11.5.1 構築済み実行環境の切り替え手順の例

ここでは,1台のマシンに実行環境Aを構築し,実行環境Bにバージョンアップして動作検証したあと,実行環境Aに戻す手順を例に説明します。

各実行環境の設定内容の例を次の表に示します。

表11-5 各実行環境の設定内容の例

設定内容実行環境A実行環境B
退避環境の格納先/home/CosmiBackup
退避対象外のファイルの格納先/home/CosmiBackup/apsvAfiles/home/CosmiBackup/apsvBfiles
退避環境の識別子apsvAapsvB

実行環境の切り替え手順を次に示します。

  1. 実行環境Aを構築します。
    Application Serverをインストールして,環境設定を実施し,システムを構築します。
    実行環境Aが稼働可能状態となります。

    [図データ]

  2. 実行環境Aの退避対象外のファイルを任意の場所に格納します。
    ここでは,「/home/CosmiBackup/apsvAfiles」に格納します。

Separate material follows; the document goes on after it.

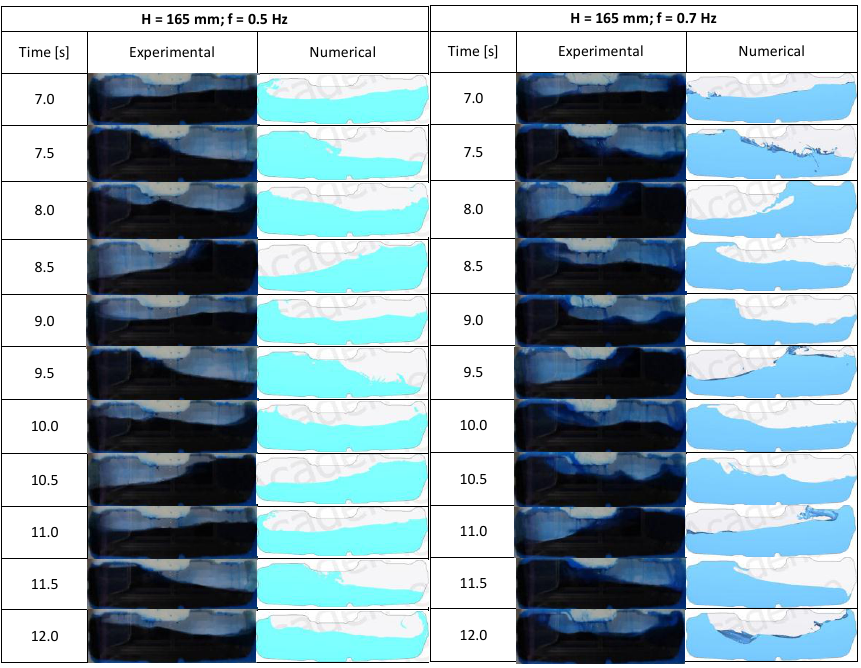
Table 6. Model output for the center of gravity (Test 3) . Frequency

退避対象外のファイルについては,「11.4.1 退避対象外のファイルの退避」を参照してください。
  3. 実行環境Aを退避するために必要なディスク容量を確認します。
    製品ごとに必要なディスク容量については,「11.4.2 ディスク容量の確認」を参照してください。
  4. cosmienvコマンドに引数-sを指定して,実行環境Aの退避環境を作成します。
    コマンドの入力例を次に示します。
    cosmienv -s -I apsvA -P /home/CosmiBackup
    退避環境作成時に退避されるファイルについては,「11.5.2 退避環境作成時に退避対象となるファイル」を参照してください。
    cosmienvコマンドを実行しても,実行環境Aは稼働可能状態のまま残ります。

    [図データ]

  5. 実行環境Bを構築します。
    実行環境Aにアップグレードインストールと環境設定を実施します。
    実行環境Bが稼働可能状態となり,実行環境Aは退避環境だけとなります。

    [図データ]

  6. 実行環境Bの退避対象外のファイルを任意の場所に格納します。
    ここでは,「/home/CosmiBackup/apsvBfiles」に格納します。退避対象外のファイルについては,「11.4.1 退避対象外のファイルの退避」を参照してください。
  7. 実行環境Bを退避するために必要なディスク容量を確認します。
    製品ごとに必要なディスク容量については,「11.4.2 ディスク容量の確認」を参照してください。
  8. cosmienvコマンドに引数-sを指定して,実行環境Bの退避環境を作成します。
    コマンドの入力例を次に示します。
    cosmienv -s -I apsvB -P /home/CosmiBackup
    退避環境作成時に退避されるファイルについては,「11.5.2 退避環境作成時に退避対象となるファイル」を参照してください。
    cosmienvコマンドを実行しても,実行環境Bは稼働可能状態のまま残ります。

    [図データ]

  9. 実行環境Bで動作検証をします。
  10. 実行環境B(Application Server)をアンインストールします。
  11. cosmienvコマンドに引数-rを指定して,実行環境Aに戻します。
    コマンドの入力例を次に示します。
    cosmienv -r -I apsvA
    実行環境Aが稼働可能状態となり,実行環境Bは退避環境だけとなります。回復元の退避環境Aはそのまま残ります。

    [図データ]

  12. 手順2.で退避したファイルを該当個所(退避元ディレクトリ)に格納します。
    退避対象外のファイルを実行環境Aの退避元ディレクトリにそれぞれ格納します。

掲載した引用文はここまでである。